Rickman’s face broke into a wide grin as Rapp’s darkened. He wished the son of a bitch really could come back to life. Because then he could kill him again.
“Look over at him, Irene,” Rickman continued. “Does he look pissed? Well, how do you think I feel? I’m dead. Anyway, where was I? Oh yeah. Mitch. Lord knows you’re not the sharpest tool in the shed, but you do have one undeniable talent: not getting killed. When it comes to you surviving and your enemies ending up with a bullet in their skulls, you’re an honest-to-God genius. Or maybe I should say idiot savant.”
He laughed a little too wildly. As though he knew he no longer had to contain it. That he no longer had anyone to fool.
“Afghani
stan will drive you nuts. You know that. We’ve talked about it. A thousand years of culture, man. You could kill everyone here except one cute little seven-year-old girl and you know what she’d do? Stab you with a pair of scissors the minute you turned your back. You might as well try to create a democracy in a rattlesnake den. And now the politicians are giving money and jobs to the people who a few years ago were trying to kill us.”
What he was saying was true. Congress had decided that if they just threw enough money around, everyone in Afghanistan would learn to get along. In reality, the politicians just wanted out in the most face-saving way possible. Kick the problem down the road until they were retired and hitting golf balls in Florida.

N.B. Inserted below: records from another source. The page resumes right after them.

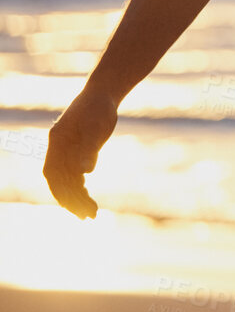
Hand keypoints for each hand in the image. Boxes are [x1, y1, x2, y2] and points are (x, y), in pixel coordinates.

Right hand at [44, 88, 119, 217]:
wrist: (103, 93)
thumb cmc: (99, 107)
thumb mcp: (97, 126)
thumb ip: (89, 148)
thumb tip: (85, 172)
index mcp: (58, 143)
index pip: (55, 175)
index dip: (63, 193)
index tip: (77, 208)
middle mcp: (58, 149)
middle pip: (59, 182)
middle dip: (72, 201)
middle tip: (89, 217)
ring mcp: (65, 151)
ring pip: (66, 181)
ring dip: (77, 199)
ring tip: (91, 214)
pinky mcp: (76, 153)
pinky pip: (73, 175)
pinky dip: (79, 188)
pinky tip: (88, 198)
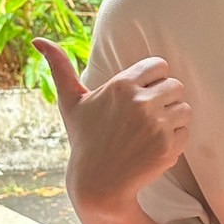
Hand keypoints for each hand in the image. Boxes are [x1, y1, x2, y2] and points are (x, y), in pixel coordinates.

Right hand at [33, 39, 191, 214]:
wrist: (99, 183)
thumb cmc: (85, 140)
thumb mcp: (71, 102)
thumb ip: (59, 67)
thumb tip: (37, 40)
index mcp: (122, 85)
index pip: (160, 65)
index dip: (153, 79)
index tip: (142, 94)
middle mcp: (141, 102)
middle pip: (176, 85)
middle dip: (165, 98)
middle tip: (148, 116)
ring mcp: (156, 125)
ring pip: (184, 108)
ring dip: (173, 119)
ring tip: (152, 131)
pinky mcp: (168, 146)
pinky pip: (186, 131)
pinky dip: (176, 139)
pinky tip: (154, 147)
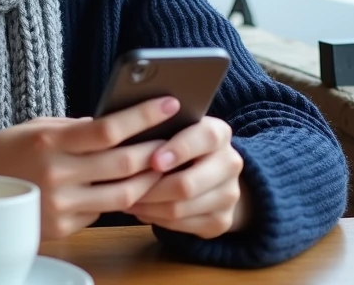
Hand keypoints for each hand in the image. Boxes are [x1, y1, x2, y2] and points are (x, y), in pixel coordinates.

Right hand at [0, 98, 180, 239]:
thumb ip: (77, 129)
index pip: (109, 128)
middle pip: (124, 163)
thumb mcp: (38, 128)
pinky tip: (129, 187)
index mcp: (50, 141)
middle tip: (176, 138)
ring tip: (162, 165)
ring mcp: (61, 204)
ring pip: (123, 194)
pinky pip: (103, 211)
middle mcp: (57, 174)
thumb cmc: (6, 150)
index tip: (169, 103)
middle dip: (156, 150)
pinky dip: (119, 199)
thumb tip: (118, 126)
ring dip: (148, 180)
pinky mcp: (62, 227)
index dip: (143, 116)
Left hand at [128, 117, 248, 238]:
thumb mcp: (173, 127)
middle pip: (188, 183)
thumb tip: (123, 129)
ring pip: (181, 208)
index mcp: (218, 133)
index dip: (178, 150)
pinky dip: (156, 219)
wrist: (210, 172)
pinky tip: (139, 210)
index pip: (204, 138)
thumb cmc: (176, 142)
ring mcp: (230, 195)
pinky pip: (182, 225)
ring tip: (124, 198)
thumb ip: (157, 128)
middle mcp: (230, 163)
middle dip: (151, 188)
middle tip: (123, 187)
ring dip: (147, 206)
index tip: (153, 161)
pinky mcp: (222, 220)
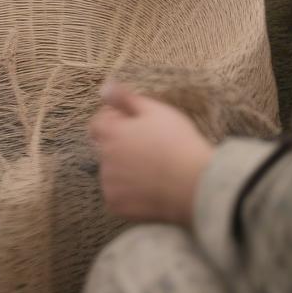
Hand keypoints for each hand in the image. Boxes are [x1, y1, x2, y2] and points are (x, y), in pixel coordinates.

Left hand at [90, 83, 214, 225]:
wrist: (195, 184)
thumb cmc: (178, 143)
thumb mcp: (155, 110)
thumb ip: (125, 98)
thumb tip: (105, 87)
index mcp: (111, 133)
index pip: (97, 124)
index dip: (113, 121)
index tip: (133, 124)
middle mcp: (104, 158)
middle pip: (104, 147)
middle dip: (119, 144)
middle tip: (148, 146)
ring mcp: (109, 184)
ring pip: (110, 171)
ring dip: (123, 168)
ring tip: (151, 167)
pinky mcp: (117, 205)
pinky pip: (116, 194)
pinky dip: (127, 191)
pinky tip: (149, 186)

“This place ruined my life, my family, my health. I have nothing left. A little pension so I can spend my old age sitting alone in a one-bedroom apartment while these bastards sit in their mansions and eat caviar with their kids.”
He pulled his feet off the desk and leaned into the camera. “You destroyed me, Irene. So I’m going to return the favor. The leaks are going to keep coming. When I’m done with you, you’ll be in jail and the CIA will be an embarrassing little entry in a history book. The world is chaos, punctuated by brief outbreaks of civilization. Mitch, you know that better than anyone. Where you go wrong is thinking you can change it.”

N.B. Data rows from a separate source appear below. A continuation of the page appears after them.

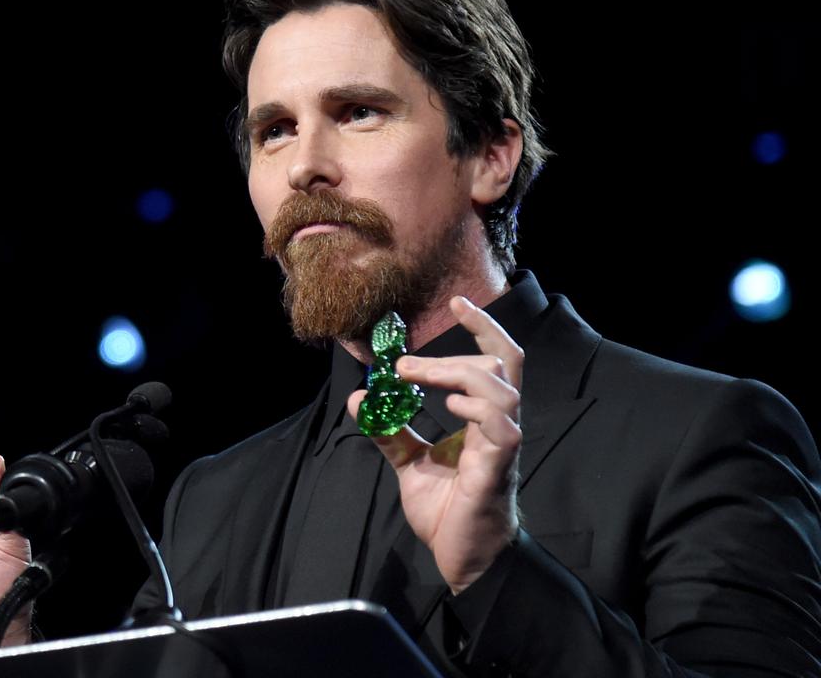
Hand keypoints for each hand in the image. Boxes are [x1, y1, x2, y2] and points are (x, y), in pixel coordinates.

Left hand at [348, 295, 522, 593]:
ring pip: (500, 387)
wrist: (462, 559)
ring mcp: (502, 445)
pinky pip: (501, 425)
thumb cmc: (447, 512)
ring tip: (415, 378)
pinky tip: (450, 406)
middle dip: (452, 353)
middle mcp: (500, 425)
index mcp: (484, 419)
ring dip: (454, 373)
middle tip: (403, 365)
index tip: (458, 302)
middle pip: (500, 364)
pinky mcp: (498, 467)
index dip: (482, 328)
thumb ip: (389, 430)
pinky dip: (477, 407)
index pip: (496, 360)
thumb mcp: (408, 464)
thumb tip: (359, 399)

He leaned back in his chair again, flashing another insane smile. “See you again soon.”
The screen went black and Kennedy took a hesitant step backward. She’d offered to promote him, to pull him out of Afghanistan. But he’d repeatedly declined. Had the warning signs been there? Had she ignored them out of fear of losing his unique skill set?
Rapp seemed to read her mind. “We’re all crazy, Irene. It’s a prerequisite for the job. No one saw this coming. Not me, not Stan, and not Mike. Even the people who worked with Rick every day were completely blindsided.”
“It wasn’t their responsibility to see it coming. It was mine.”
“Spilt milk,” Hurley said impatiently. “You make things too complicated. All we have to do is find the people who have Rick’s files and kill them. Problem solved.”